Investigate the Effect of Stagnant Zone Behavior in One-Dimensional Hydrodynamic Models and Solute Transport in Rivers

Showing the rivers as a one-dimensional problem has simplified or eliminated many processes affecting salinity transfer in the river. Storage processes are one of the factors affecting water quality in rivers. Generally, as a substantial factor, the limitation of observational data confines the use of two-dimensional and three-dimensional models, leading to the use of more widely employed one-dimensional models. Most existing computer models are developed based on the Advection-Dispersion Equation (ADE) and do not consider the storage zone. For this purpose, Modified Advection-Dispersion Equation (MADE) is proposed to consider the stagnant area by defining effective velocity and dispersion coefficient. In this study, a solution has been proposed to apply the effect of the Stagnant zone in water quality simulation in one-dimensional models. The river simulation is closer to the natural conditions. In this model, to prove the improvement of the proposed method, the average stagnant zone fraction expressed as the fraction of the average cross-sectional area of the river (η) and employed in a one-dimensional model through the definition of the effective velocity and the dispersion coefficient. This model is considered representative of the one-dimensional models developed only by the Advection /Dispersion relation, and the proposed method was investigated for the Arvand River. Observational data along the river were used to calibrate and validate the model.

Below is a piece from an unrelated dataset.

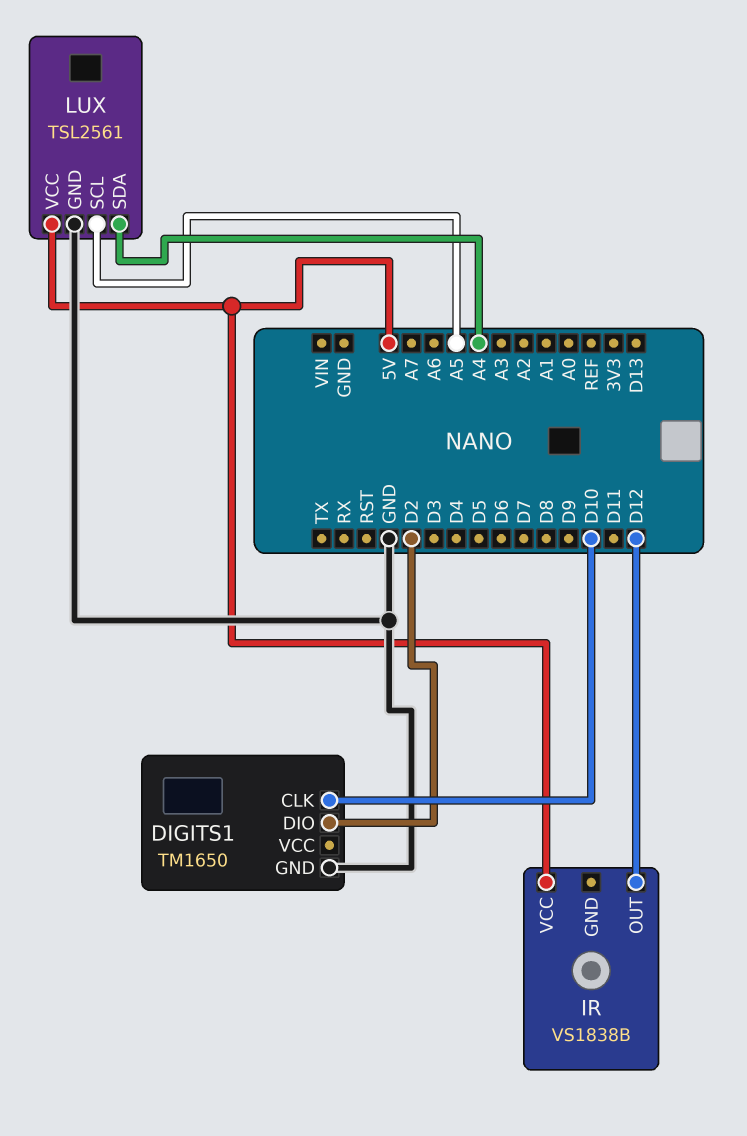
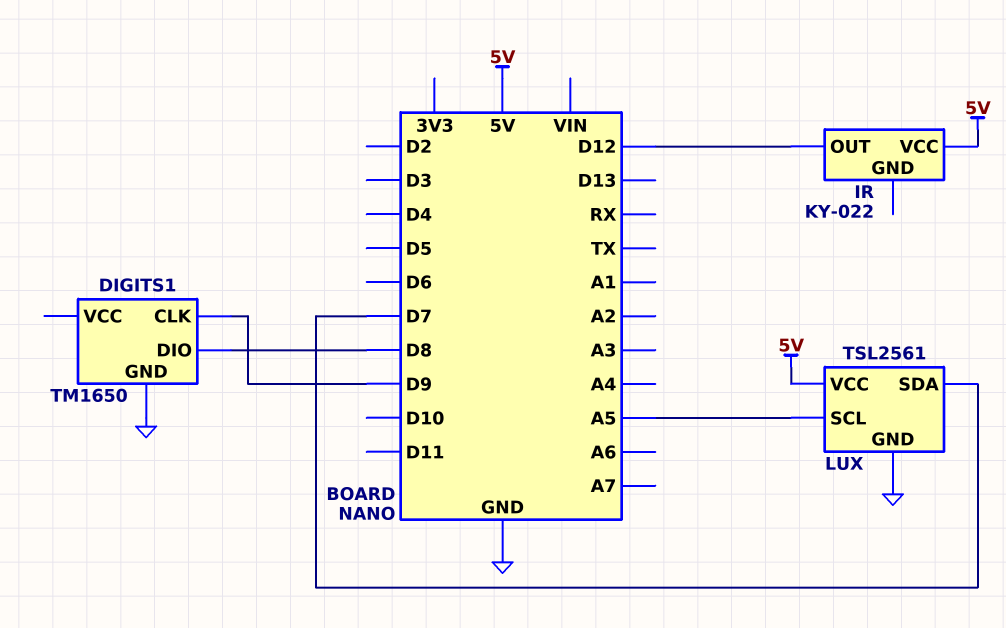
DIGITS1 pin CLK: D10 -> D9
DIGITS1 pin DIO: D2 -> D8
IR: VS1838B -> KY-022
LUX pin SDA: A4 -> D7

Since the available and well-known one-dimensional computer programs are generally developed based on the 1D Advection-Dispersion model, they do not consider factors affecting salinity transport such as topography and river morphology heterogeneities known as storage areas. In such a way, these processes are not expressed by presenting the problem as a one-dimensional equation. In this research, in order to increase the accuracy of the simulation with well-known and available one-dimensional models a corrective solution is proposed. To compare the proposed modified method and the base ADE, at the first, the tidal and transboundary arvand river is modeled as a study area, which is a well-mixed river. The river's upstream and downstream boundary conditions were defined according to the available data in 2014. Manning's roughness parameters ranged from 0.017 to 0.033, and the dispersion coefficient was 285 m3/s according to previous studies. In order to apply the effect of stagnant areas in the modified equations, it is essential to determine the value of η for the river. This study uses three parameters of dispersion factor (a), dispersion exponent (b), and η by ant colony algorithm with the definition of 5 initial ants and 100 repetitions in Sehan station in the study area, Arvand river was optimized. The values of the estimated parameters are respectively η = 0.168, a = 273.4, b = 0.94. Therefore, in the modified model, corrections were made using the speed and effective dispersion coefficient as the modified Advection - Dispersion (MADE) method and considering variable dispersion coefficient depending on the flow's speed in the one-dimensional model. These changes were validated in the other two stations (Faw and Dweeb).
Based on this study results, increasing the parameter η caused the peak of the time series to rise and the river's travel time to decrease. The shortening of the water travel time in the river, although increases the dispersion coefficient due to the influence of the stagnant zone, the effect of this parameter on the time series of the simulated concentration is reduced. Like the observational data, the slope of falling and rising limbs is increased. By comparing the one-dimensional model in the two cases of using the effective dispersion coefficient and velocity and without it, the increase in accuracy in the simulation was determined at Sehan station - 123 km from the river formation site - after optimizing the coefficients with three statistical errors parameters. In addition, these changes at two other stations along the river with distances of 180 and 150 km from the river's source confirm this accuracy. For instance, the simulated and measured concentration in 12 months of the year by applying the optimized coefficients reaches the correlation coefficient (r) of 0.86 to 0.97 at a distance of 150 km from the upstream, and the root means square error (RMSE) improves 1.27 ppt. The remaining difference in the concentration estimation may be caused by the effect of other parameters or even the entry of agricultural runoff from the lands along the river.
Accurate estimation and simulation of concentration in river engineering have always been one of the environmental challenges. This research aimed to improve water quality simulation using one-dimensional model in well-mixed rivers. In order to increase the accuracy of the modeling and become closer to the actual conditions, correction factors such as considering the dead zones along the river have been suggested. Analysis showed that, on average, 16% of the surface of the Arvand River's cross-sections are stagnant areas, and the dispersion coefficient depends on the river's speed. These areas include bed dunes and meanderings of the river. The point that attracts attention is the tidal irrigation channels on the sides of the river. The results showed that in Sehan, Dweeb, and Faw stations, the root means square error decreases to 1.78, 1.27, and 0.84, respectively. Therefore, the modified 1D model estimated the concentration (in this study salinity) closer to the measurement data. In Dweeb and Sehan stations, the effect of dead zones such as river meandering is evident. Still, in Faw station, no significant improvement in the impact of stagnant zones was observed due to its proximity to the river mouth. The results of this research can be used for higher accuracy in one-dimensional water quality simulations and bringing the models closer to the natural conditions in rivers.